Palm Sunday

Disclaimer:

Homilies are never the creative act of one person.  So as we begin to post these homilies on our website I would like to state first and foremost that there will be nothing original in the following. My homilies are a result of my prayer, reading and study as it pertains to the particular gospel of the week.  Thus, I beg, borrow and steal from the wisdom of those who have gone before me and together with the Holy Spirit acting in my own prayer considering the needs of our particular parish community here at St. Mary’s, a homily appears by the weekend. If there is something that edifies you I can take no credit for it.  ‘Tis the result of the work of the Holy Spirit and those from whom I have gleaned wisdom over time.  If there is something that you might wish to discuss I am always available and would welcome any opportunity to speak about the Scriptures.  

God bless you.

Father Shawn

 

Holy Week has begun.  Jesus, triumphant from his many miracles especially his recent raising of Lazarus from the dead, enters Jerusalem as the prophesied Davidic King.  And yet that King will soon be crucified.  Jesus has already foretold his Suffering and Cross.  He knows what lies ahead. And he knows as the prophet Isaiah says in our first reading that the Father is with Him , he knows he will not be disgraced because this is God’s will and therefore He has set his “face like flint” obediently fulfilling  the Father’s will for him. The Cross for Jesus is doing the will of the Father.

What we see in the Cross is the GREATEST ACT OF LOVE.  The Father, out of love, sent the Son all the way into our human condition in the Incarnation. But then even more he sent him into god forsakenness.  Jesus became a friend of sinners…reaches out to the marginalized, to sinners, to the sick and to the hopeless.

He goes even further…He goes all the way into what frightens us the most. He goes into death. In the most dramatic way possible. Saint Paul says he accepted death, was obedient to the point of death, even death on a cross.
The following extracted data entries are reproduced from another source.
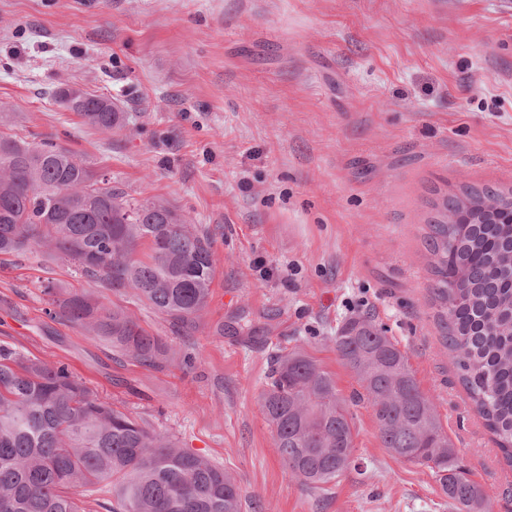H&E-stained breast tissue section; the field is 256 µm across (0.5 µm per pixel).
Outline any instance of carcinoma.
I'll return each mask as SVG.
<instances>
[{
    "label": "carcinoma",
    "instance_id": "cac0c4a2",
    "mask_svg": "<svg viewBox=\"0 0 512 512\" xmlns=\"http://www.w3.org/2000/svg\"><path fill=\"white\" fill-rule=\"evenodd\" d=\"M58 102L93 128L122 127L114 98L60 87ZM512 188L469 187L446 194L429 225L433 300L448 355L506 465L512 468V228L482 216V197ZM474 224L448 223V211ZM32 245L64 256L91 277L133 292L179 332L193 326L211 292L213 241L187 215L158 198L137 200L90 162L53 141L0 134V255ZM50 302L92 336L146 367L174 354L120 308L87 293L47 285ZM357 378L351 400L302 349L276 356L260 410L288 470L321 489L354 460L349 402L371 409L383 447L427 467L456 512H484V489L467 477L433 399L406 355L368 315L333 337ZM112 483V512H241L235 478L100 398L63 364L0 345V512H93L85 488Z\"/></svg>",
    "mask_w": 512,
    "mask_h": 512
}]
</instances>
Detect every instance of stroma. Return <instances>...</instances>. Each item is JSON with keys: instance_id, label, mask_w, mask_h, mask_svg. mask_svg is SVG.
I'll return each mask as SVG.
<instances>
[{"instance_id": "1", "label": "stroma", "mask_w": 512, "mask_h": 512, "mask_svg": "<svg viewBox=\"0 0 512 512\" xmlns=\"http://www.w3.org/2000/svg\"><path fill=\"white\" fill-rule=\"evenodd\" d=\"M65 84L118 99L126 125H85L51 97ZM0 131L170 202L218 257L178 334L72 261L0 256V345L65 364L232 473L243 512H452L427 468L383 447L366 405L351 409L360 469L326 491L275 448L258 404L273 355L303 345L350 397L333 338L369 314L406 352L486 512H512V468L435 323L424 244L438 193L512 188V0H0ZM49 283L120 306L176 363L119 356L50 311Z\"/></svg>"}]
</instances>
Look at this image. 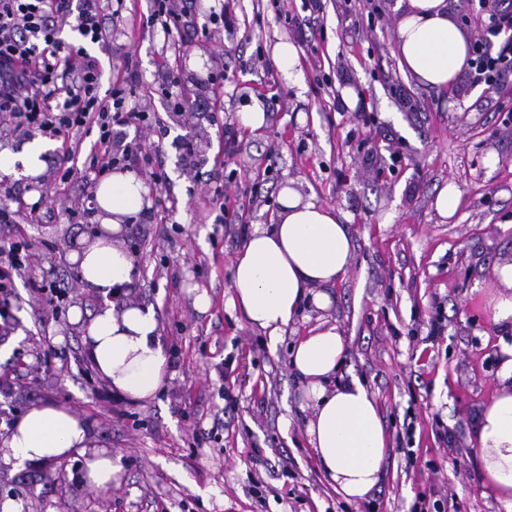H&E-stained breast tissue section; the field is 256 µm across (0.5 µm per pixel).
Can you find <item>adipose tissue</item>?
<instances>
[{
  "mask_svg": "<svg viewBox=\"0 0 512 512\" xmlns=\"http://www.w3.org/2000/svg\"><path fill=\"white\" fill-rule=\"evenodd\" d=\"M395 28L400 62L422 84L455 83L467 67L470 43L448 15V0H398ZM148 194L141 179L116 171L95 193L102 235L75 250L82 279L102 298L130 284L132 256L120 246L125 218L140 212ZM276 224L255 227L232 267L230 304L243 321L277 341L307 304L326 308V286L343 280L351 267L353 243L336 209L303 199L286 187L279 193ZM84 345L94 368L112 389L134 401L151 399L162 384L167 357L154 310L107 306L89 320ZM346 344L337 325L301 337L290 364L304 405L312 410L306 433L318 464L337 491L364 499L383 477L390 448L374 396L358 379L338 382ZM500 390L476 420L484 480L512 507V345H502ZM86 423L69 407L42 404L16 421L0 442V455L18 464L65 458L86 447Z\"/></svg>",
  "mask_w": 512,
  "mask_h": 512,
  "instance_id": "1",
  "label": "adipose tissue"
}]
</instances>
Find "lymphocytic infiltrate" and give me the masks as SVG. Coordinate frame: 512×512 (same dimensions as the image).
Wrapping results in <instances>:
<instances>
[{
    "label": "lymphocytic infiltrate",
    "instance_id": "f902f5d3",
    "mask_svg": "<svg viewBox=\"0 0 512 512\" xmlns=\"http://www.w3.org/2000/svg\"><path fill=\"white\" fill-rule=\"evenodd\" d=\"M194 0H149L145 24L187 36H212L232 30L228 5L211 11L204 25L193 17ZM488 22L471 44L468 71L474 84L495 92L512 73V0H480ZM105 0H0V127L40 133L59 140L63 153L53 162L59 182L78 171L102 175L131 165L146 167L153 157L143 145L117 143L119 126L152 124L150 113L129 106L127 86L103 88L102 68L89 46L108 37ZM75 21L80 39L69 43L61 28ZM503 37L494 47L495 37ZM97 138L83 151L81 133Z\"/></svg>",
    "mask_w": 512,
    "mask_h": 512
}]
</instances>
Which for someone at that time was the most brutal and most disgraceful  way you could be executed. The Father sent the Son all the way out, to the furthest limit of god forsakenness. Why? To bring to those places His divine light.

Is death a place that God is not? No! God is present to death because of Jesus.

Is suffering a place that God is not? No! Because the Son entered into suffering. God is present to suffering because of Jesus.

Is sin, sickness, rejection, torture a place where God is not? No! God became sin on the cross says St. Paul.

What is going on here? It is the journey of the divine light into our worst darkness. The point of it now is to divinize us, make us like God, even in those places.  If we are willing! If we choose to embrace it.

Very simply…what God wants… is to share his life with us. Sin is the turning away from that. Death is a fearful place…it seems alien to God. God invades all those places, in Christ, and thereby illumines them and offers us the possibility of Divinization…becoming like him! Even though we had wandered as far as we possibly can from God. God goes into even the darkest places.

Jesus did not take away the sin of the world by removing it from our existence, nor by explaining it away, but by accepting it and transforming it by his healing presence.  What does this mean?

Jesus became sin for us, he absorbed all our sinfulness.  He experienced all the pain of alienation from God.  “Eli, Eli, lema sabachtani” “My God, my God, why have you forsaken me.”   Jesus accepted all that the world of darkness had to offer him; he took it all into himself, then transformed it in the crucible of his sacred heart into saving grace.  Jesus took in all our hatred, indifference, and bitterness and healed them before he gave them back as love, forgiveness and compassion.

 

We see in Jesus, the Father’s will, the Father’s love for us.  We see in Jesus’ suffering and death, His obedience to the Father’s will…His love for the Father.  We see in Jesus’ suffering death Jesus’ love for us.

 

Holy Week, especially Holy Thursday, Good Friday, the Easter Vigil and Easter Sunday, is an entering into the Greatest Act of Love…God’s shining the light of His love into the godforsaken parts of our lives… our various daily crosses…and transforming them…We ask this week…Am I worth such Love?…From the throne of the Cross to each one of us our God shouts a resounding “Yes. I love you this much.”